[Data excerpts]
※ ※ ※

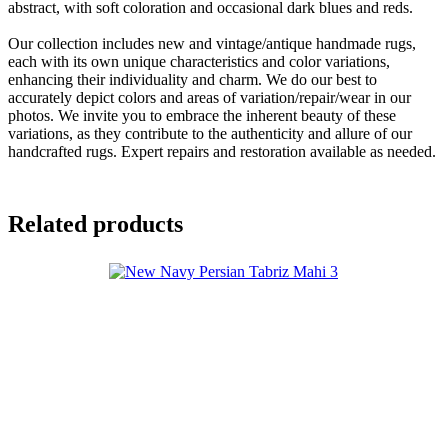
abstract, with soft coloration and occasional dark blues and reds.
Our collection includes new and vintage/antique handmade rugs,
each with its own unique characteristics and color variations,
enhancing their individuality and charm. We do our best to
accurately depict colors and areas of variation/repair/wear in our
photos. We invite you to embrace the inherent beauty of these
variations, as they contribute to the authenticity and allure of our
handcrafted rugs. Expert repairs and restoration available as needed.
Related products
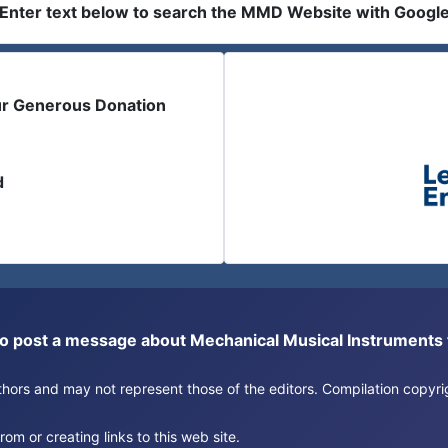
Enter text below to search the MMD Website with Googl
ur Generous Donation
d
or to post a message about Mechanical Musical Instrument
authors and may not represent those of the editors. Compilation copy
om or creating links to this web site.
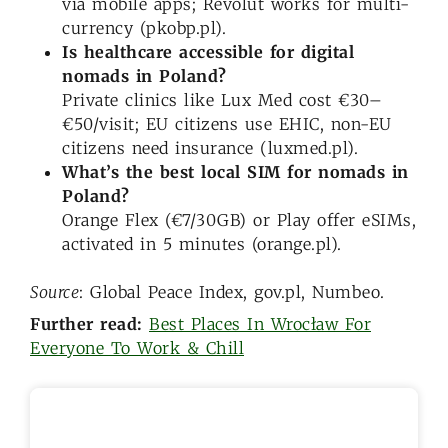
via mobile apps; Revolut works for multi-
currency (pkobp.pl).
Is healthcare accessible for digital
nomads in Poland?
Private clinics like Lux Med cost €30–
€50/visit; EU citizens use EHIC, non-EU
citizens need insurance (luxmed.pl).
What’s the best local SIM for nomads in
Poland?
Orange Flex (€7/30GB) or Play offer eSIMs,
activated in 5 minutes (orange.pl).
Source
: Global Peace Index, gov.pl, Numbeo.
Further read:
Best Places In Wrocław For
Everyone To Work & Chill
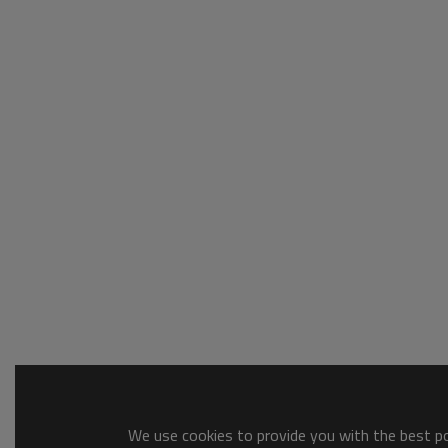
We use cookies to provide you with the best pos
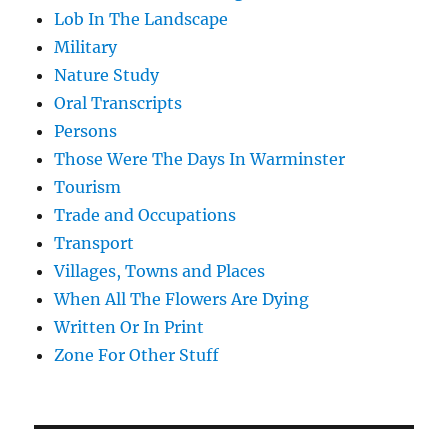
Lob In The Landscape
Military
Nature Study
Oral Transcripts
Persons
Those Were The Days In Warminster
Tourism
Trade and Occupations
Transport
Villages, Towns and Places
When All The Flowers Are Dying
Written Or In Print
Zone For Other Stuff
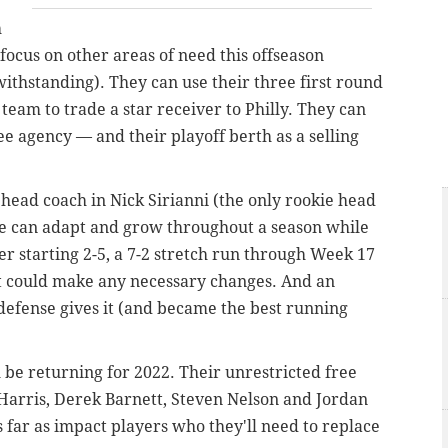
h
focus on other areas of need this offseason
thstanding). They can use their three first round
a team to trade a star receiver to Philly. They can
ee agency — and their playoff berth as a selling
a head coach in Nick Sirianni (the only rookie head
he can adapt and grow throughout a season while
er starting 2-5, a 7-2 stretch run through Week 17
at could make any necessary changes. And an
e defense gives it (and became the best running
l be returning for 2022. Their unrestricted free
 Harris, Derek Barnett, Steven Nelson and Jordan
 far as impact players who they'll need to replace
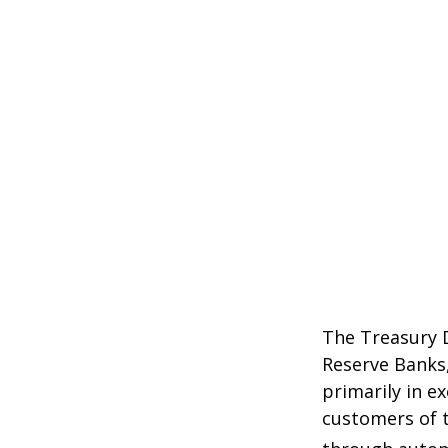
The Treasury D
Reserve Banks,
primarily in e
customers of t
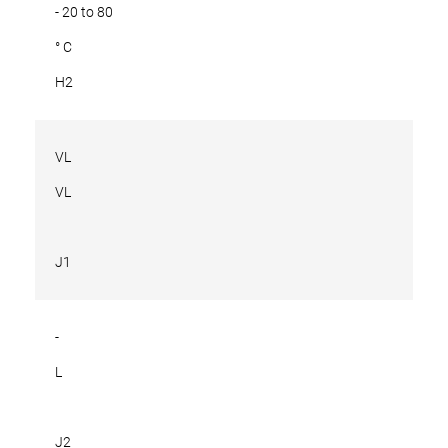
- 20 to 80
° C
H2
VL
VL
J1
-
L
J2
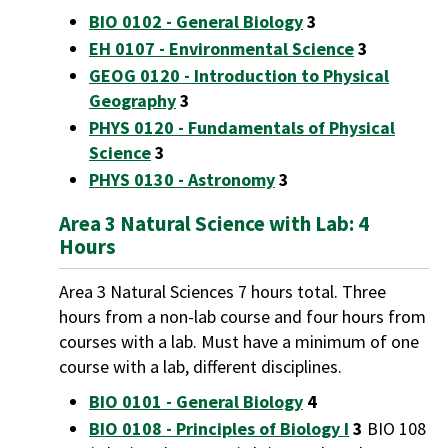
BIO 0102 - General Biology
3
EH 0107 - Environmental Science
3
GEOG 0120 - Introduction to Physical
Geography
3
PHYS 0120 - Fundamentals of Physical
Science
3
PHYS 0130 - Astronomy
3
Area 3 Natural Science with Lab: 4
Hours
Area 3 Natural Sciences 7 hours total. Three
hours from a non-lab course and four hours from
courses with a lab. Must have a minimum of one
course with a lab, different disciplines.
BIO 0101 - General Biology
4
BIO 0108 - Principles of Biology I
3
BIO 108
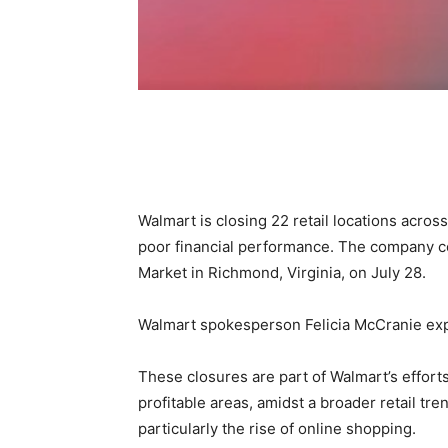
Share
Walmart is closing 22 retail locations across
poor financial performance. The company c
Market in Richmond, Virginia, on July 28.
Walmart spokesperson Felicia McCranie expr
These closures are part of Walmart’s effort
profitable areas, amidst a broader retail tr
particularly the rise of online shopping.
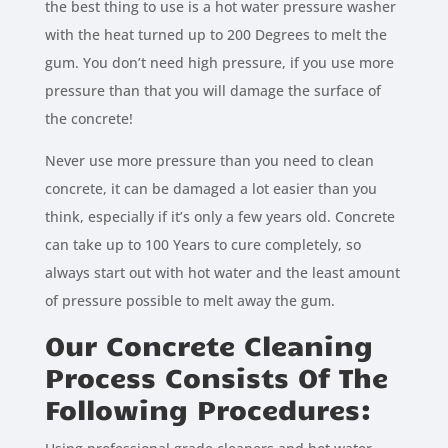
the best thing to use is a hot water pressure washer
with the heat turned up to 200 Degrees to melt the
gum. You don’t need high pressure, if you use more
pressure than that you will damage the surface of
the concrete!
Never use more pressure than you need to clean
concrete, it can be damaged a lot easier than you
think, especially if it’s only a few years old. Concrete
can take up to 100 Years to cure completely, so
always start out with hot water and the least amount
of pressure possible to melt away the gum.
Our Concrete Cleaning
Process Consists Of The
Following Procedures:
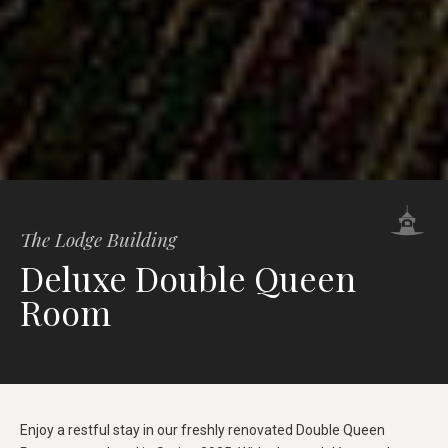
The Lodge Building
Deluxe Double Queen
Room
Enjoy a restful stay in our freshly renovated Double Queen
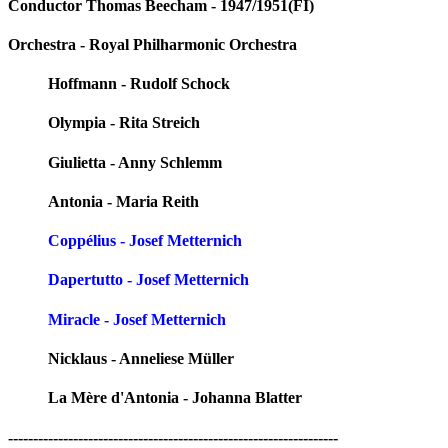
Conductor Thomas Beecham - 1947/1951(FI)
Orchestra - Royal Philharmonic Orchestra
Hoffmann - Rudolf Schock
Olympia - Rita Streich
Giulietta - Anny Schlemm
Antonia - Maria Reith
Coppélius - Josef Metternich
Dapertutto - Josef Metternich
Miracle - Josef Metternich
Nicklaus - Anneliese Müller
La Mère d'Antonia - Johanna Blatter
------------------------------------------------------------------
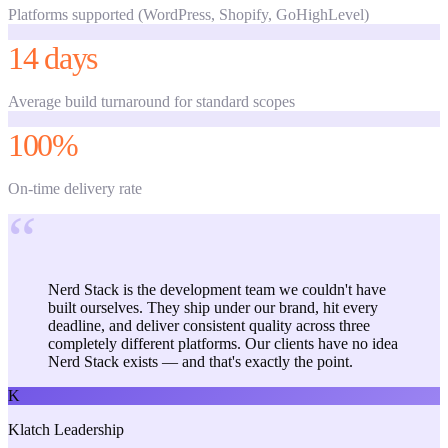
Platforms supported (WordPress, Shopify, GoHighLevel)
14 days
Average build turnaround for standard scopes
100%
On-time delivery rate
“
Nerd Stack is the development team we couldn't have
built ourselves. They ship under our brand, hit every
deadline, and deliver consistent quality across three
completely different platforms. Our clients have no idea
Nerd Stack exists — and that's exactly the point.
K
Klatch Leadership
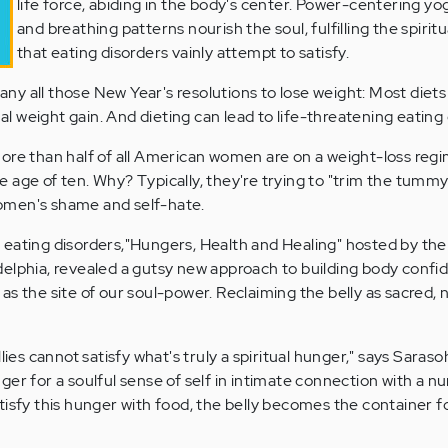
life force, abiding in the body's center. Power-centering y
and breathing patterns nourish the soul, fulfilling the spirit
that eating disorders vainly attempt to satisfy.
y all those New Year's resolutions to lose weight: Most diets f
nal weight gain. And dieting can lead to life-threatening eating
ore than half of all American women are on a weight-loss regi
the age of ten. Why? Typically, they're trying to "trim the tummy
omen's shame and self-hate.
 eating disorders,"Hungers, Health and Healing" hosted by th
elphia, revealed a gutsy new approach to building body confi
s the site of our soul-power. Reclaiming the belly as sacred, 
lies cannot satisfy what's truly a spiritual hunger," says Saraso
er for a soulful sense of self in intimate connection with a nu
isfy this hunger with food, the belly becomes the container for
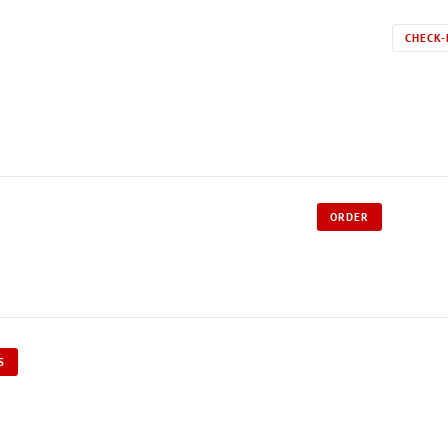
CHECK-
ORDER
S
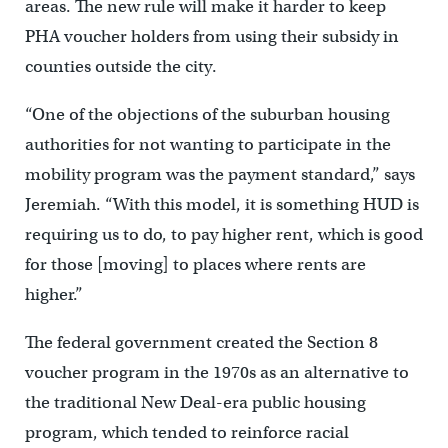
areas. The new rule will make it harder to keep
PHA voucher holders from using their subsidy in
counties outside the city.
“One of the objections of the suburban housing
authorities for not wanting to participate in the
mobility program was the payment standard,” says
Jeremiah. “With this model, it is something HUD is
requiring us to do, to pay higher rent, which is good
for those [moving] to places where rents are
higher.”
The federal government created the Section 8
voucher program in the 1970s as an alternative to
the traditional New Deal-era public housing
program, which tended to reinforce racial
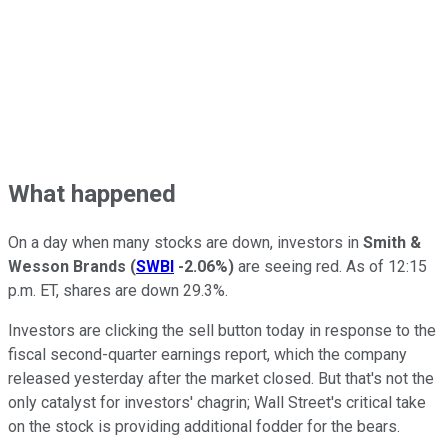
What happened
On a day when many stocks are down, investors in
Smith &
Wesson Brands
(
SWBI
-2.06%
)
are seeing red. As of 12:15
p.m. ET, shares are down 29.3%.
Investors are clicking the sell button today in response to the
fiscal second-quarter earnings report, which the company
released yesterday after the market closed. But that's not the
only catalyst for investors' chagrin; Wall Street's critical take
on the stock is providing additional fodder for the bears.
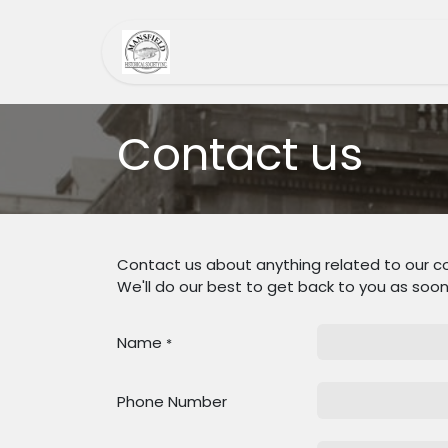
Skip to Content
Home
MHS
Heri
Contact us
Contact us about anything related to our c
We'll do our best to get back to you as soon
Name
*
Phone Number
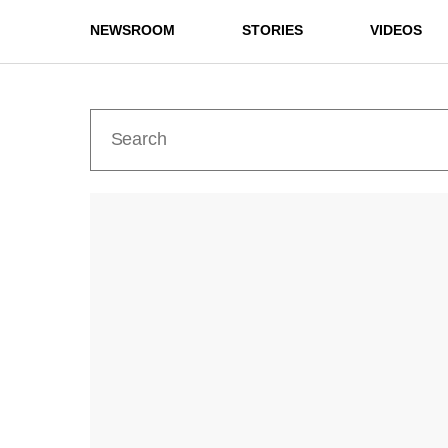
NEWSROOM
STORIES
VIDEOS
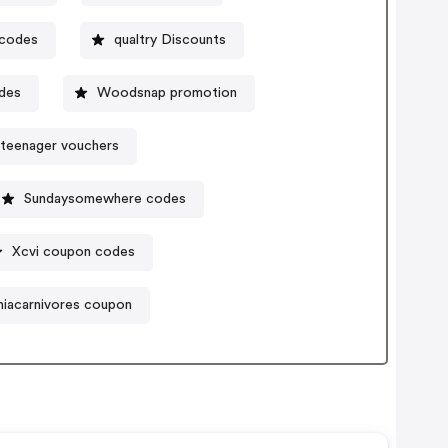
 codes
qualtry Discounts
des
Woodsnap promotion
teenager vouchers
Sundaysomewhere codes
Xcvi coupon codes
niacarnivores coupon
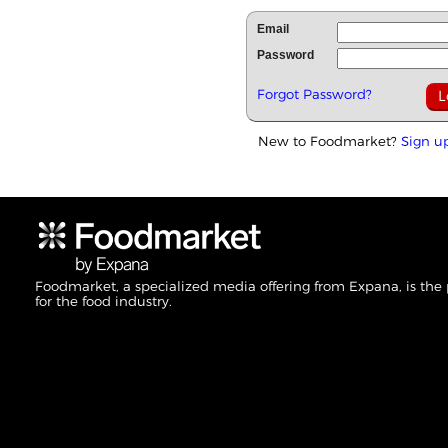
Email
Password
Forgot Password?
New to Foodmarket?
Sign u
Foodmarket, a specialized media offering from Expana, is the
for the food industry.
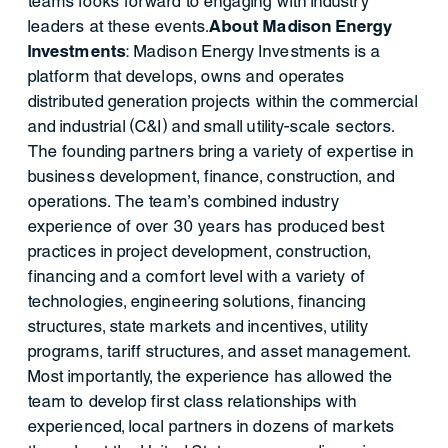
teams looks forward to engaging with industry
leaders at these events.
About Madison Energy
Investments
: Madison Energy Investments is a
platform that develops, owns and operates
distributed generation projects within the commercial
and industrial (C&I) and small utility-scale sectors.
The founding partners bring a variety of expertise in
business development, finance, construction, and
operations. The team’s combined industry
experience of over 30 years has produced best
practices in project development, construction,
financing and a comfort level with a variety of
technologies, engineering solutions, financing
structures, state markets and incentives, utility
programs, tariff structures, and asset management.
Most importantly, the experience has allowed the
team to develop first class relationships with
experienced, local partners in dozens of markets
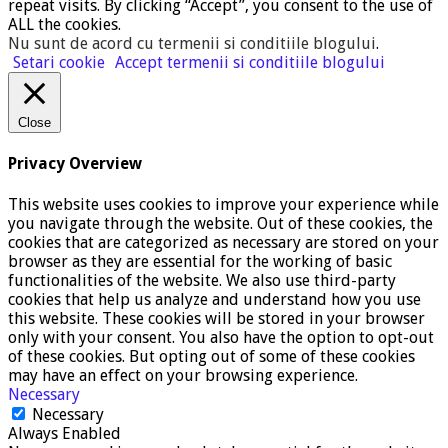
repeat visits. By clicking “Accept”, you consent to the use of
ALL the cookies.
Nu sunt de acord cu termenii si conditiile blogului
.
Setari cookie
Accept termenii si conditiile blogului
Close
Privacy Overview
This website uses cookies to improve your experience while
you navigate through the website. Out of these cookies, the
cookies that are categorized as necessary are stored on your
browser as they are essential for the working of basic
functionalities of the website. We also use third-party
cookies that help us analyze and understand how you use
this website. These cookies will be stored in your browser
only with your consent. You also have the option to opt-out
of these cookies. But opting out of some of these cookies
may have an effect on your browsing experience.
Necessary
Necessary
Always Enabled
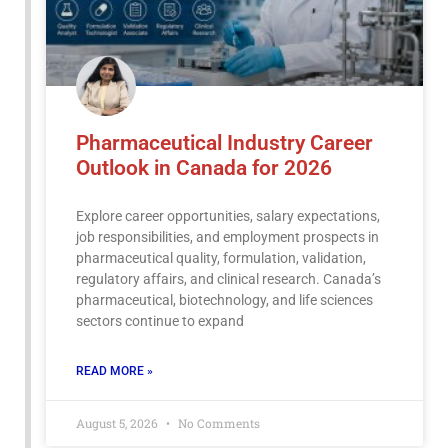
Pharmaceutical Industry Career
Outlook in Canada for 2026
Explore career opportunities, salary expectations,
job responsibilities, and employment prospects in
pharmaceutical quality, formulation, validation,
regulatory affairs, and clinical research. Canada’s
pharmaceutical, biotechnology, and life sciences
sectors continue to expand
READ MORE »
August 5, 2026
No Comments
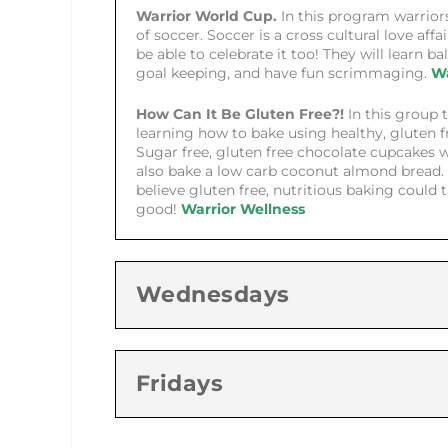
Warrior World Cup.
In this program warriors
of soccer. Soccer is a cross cultural love affa
be able to celebrate it too! They will learn bal
goal keeping, and have fun scrimmaging.
Wa
How Can It Be Gluten Free?!
In this group t
learning how to bake using healthy, gluten f
Sugar free, gluten free chocolate cupcakes w
also bake a low carb coconut almond bread. 
believe gluten free, nutritious baking could 
good!
Warrior Wellness
Wednesdays
Fridays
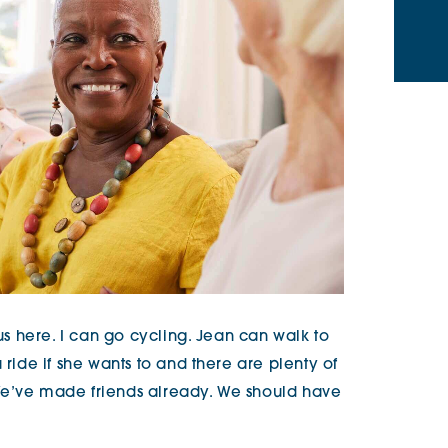
 us here. I can go cycling. Jean can walk to
 ride if she wants to and there are plenty of
We’ve made friends already. We should have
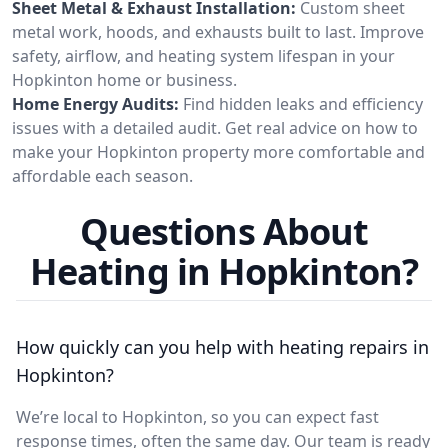
Sheet Metal & Exhaust Installation:
Custom sheet
metal work, hoods, and exhausts built to last. Improve
safety, airflow, and heating system lifespan in your
Hopkinton home or business.
Home Energy Audits:
Find hidden leaks and efficiency
issues with a detailed audit. Get real advice on how to
make your Hopkinton property more comfortable and
affordable each season.
Questions About
Heating in Hopkinton?
How quickly can you help with heating repairs in
Hopkinton?
We’re local to Hopkinton, so you can expect fast
response times, often the same day. Our team is ready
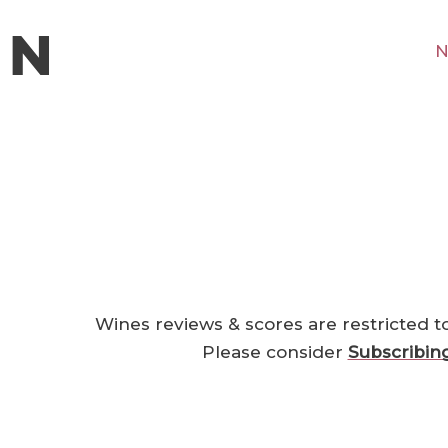
N
Wines reviews & scores are restricted t
Please consider
Subscribin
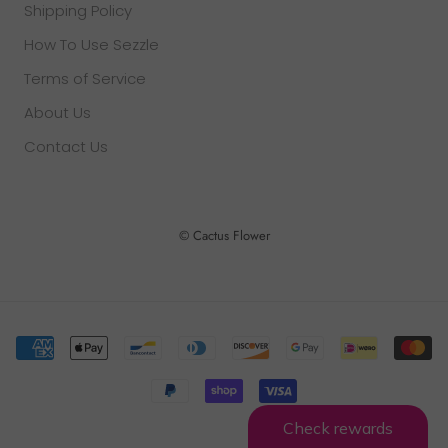
Shipping Policy
How To Use Sezzle
Terms of Service
About Us
Contact Us
© Cactus Flower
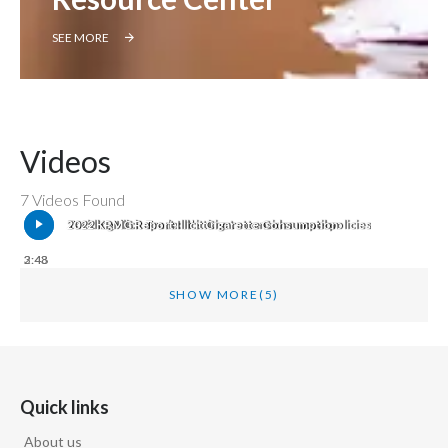
SEE MORE
Videos
7 Videos Found
Tackling Illicit Trade: It’s time to consider novel policies
2022 KPMG Report Illicit Cigarette Consumption
2:48
3:43
SHOW MORE
(5)
Quick links
About us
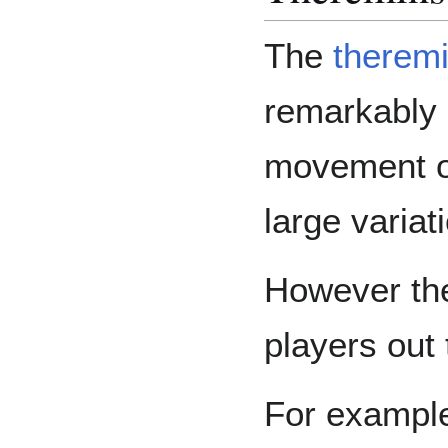
The
therem
remarkably d
movement of
large variat
However the
players out 
For examp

※ ※ ※

### EXERCISE
What are the lines, exactly as written above, from the line with "Is healthcare accessible for digital" to the line with "Orange Flex (€7/30GB)", both included? Output only those.

### RESPONSE BELOW
Is healthcare accessible for digital
nomads in Poland?
Private clinics like Lux Med cost €30–
€50/visit; EU citizens use EHIC, non-EU
citizens need insurance (luxmed.pl).
What’s the best local SIM for nomads in
Poland?
Orange Flex (€7/30GB) or Play offer eSIMs,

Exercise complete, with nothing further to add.